Currency markets will undergo a regime change next year that sees the U.S. Dollar knocked off its perch, enabling other G10 currencies to rise from the depths that were plumbed this year while under the duress of a resurgent greenback, which has swapped a 4% loss for a 5% annual gain in 2018.
"This impressive performance however, is unlikely to be maintained in 2019 as the Federal Reserve reaches the peak of the rate cycle, as US growth starts to lose momentum and relative growth expectations deteriorate, and as the focus shifts back to the US’ twin current account and budget deficits," says Kit Juckes, chief FX strategist at Societe Generale.
The Federal Reserve has been at the heart of this year's price action, buoying the greenback and crushing all other currencies as it lifted U.S. interest rates to a new post-crisis high of 2.25%, and will be on the front line again in 2019 as that rate hiking cycle comes to an end and the Dollar falls accordingly.
However, the Kiwi currency will not be able to benefit from the about-turn in policy over in North America, as markets will increasingly focus on a weak New Zealand economy that remains under siege from a series of domestic and international headwinds such as low business confidence and the 'trade war' between the U.S. and China.
"We expect the Kiwi dollar to be a laggard in 1H19 due to the lack of a compelling growth story. We see AUD/NZD persisting on its long-term upward trajectory, but NZD/USD will likely be supported by the US dollar’s gradual decline. The risk of a continued worsening of US-China trade relations implies downside risk to our NZD/USD forecast, but upside risk for the AUD/NZD cross," says Kit Juckes, chief FX strategist at Societe Generale.
Above: NZD/USD (red & blue) at daily intervals with NZ-U.S. 2-year yield spread (orange).
The New Zealand Dollar wracked up punishing losses during the first three quarters of 2018 as markets responded to signs of a deteriorating growth and inflation outlook that led the Reserve Bank of New Zealand (RBNZ) to warn in July that it could cut Kiwi interest rates in the New Year if things do not improve toward year-end.

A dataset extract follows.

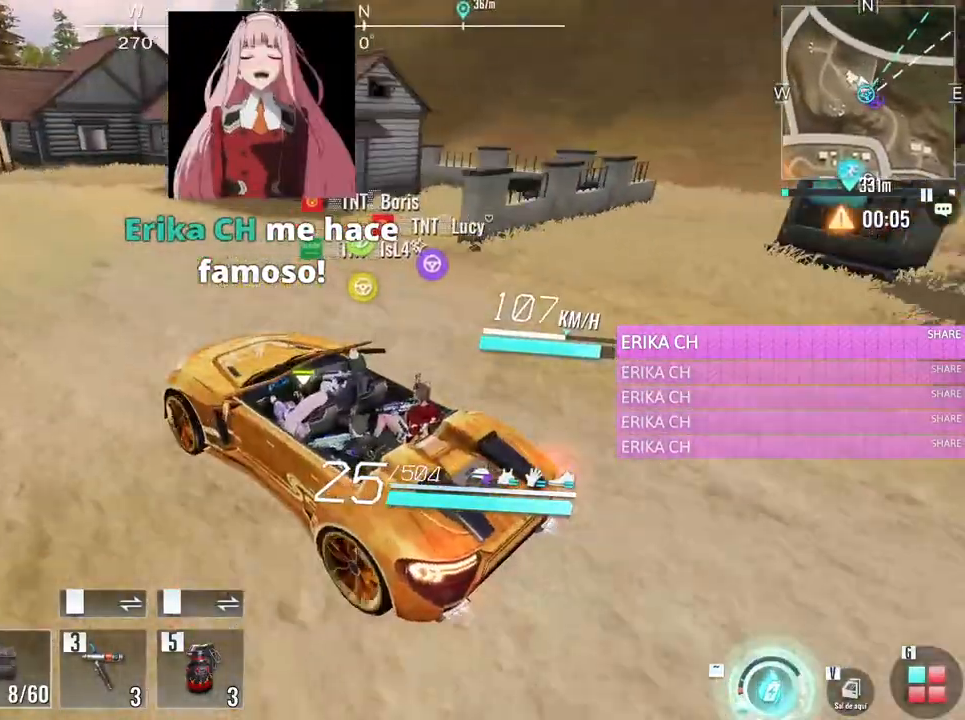
{"keys": ["w"], "mouse": [], "events": [[100, "d", "up"]]}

Since then data for the second quarter has shown the Kiwi economy growing faster than many had expected and inflation rising by a fraction. Unemployment has also fallen further over recent months and government spending is expected to support growth over the coming quarters.
But data covering the third and final quarters will be released only gradually over the coming months and much rests on the GDP, wage growth and inflation figures. Juckes and the Societe Generale team are not optimistic about prospects for a marked turnaround, although others are.
"The housing market in Auckland has cooled markedly on the back of restrictions on foreign buyers and tighter lending standards, but there has been no crash. Net migration flows have continued to decline. Although the unemployment rate has fallen steadily, wage pressures remain moderate. Still, business sentiment has been very weak since the Labour-led government came to power in September 2017," Juckes explains.
Above: GBP/NZD (red & blue) at daily intervals with GB-NZ 2-year yield spread (orange).
If third quarter GDP data released in December, and final quarter data out in the New Year, fail to lift sentiment toward the New Zealand Dollar then there is a danger the Kiwi currency will not be able to capitalise on any weakening of the U.S. greenback next year because markets may continue to fear a Reserve Bank of New Zealand interest rate cut.
Juckes and the Societe Generale team are assuming this is what will happen and that the NZD/USD rate will remain at 0.68 until June 2019 before climbing only to 0.70 in time for year-end.
The Pound-to-Kiwi rate meanwhile, is forecast to rise to 1.85 before the end of March 2019 and to climb all the way up to 1.95 before the curtain closes on that year, because Sterling's Brexit-related undervaluation and correlation with the EUR/USD mean it can be expected to exploit a weaker U.S. greenback.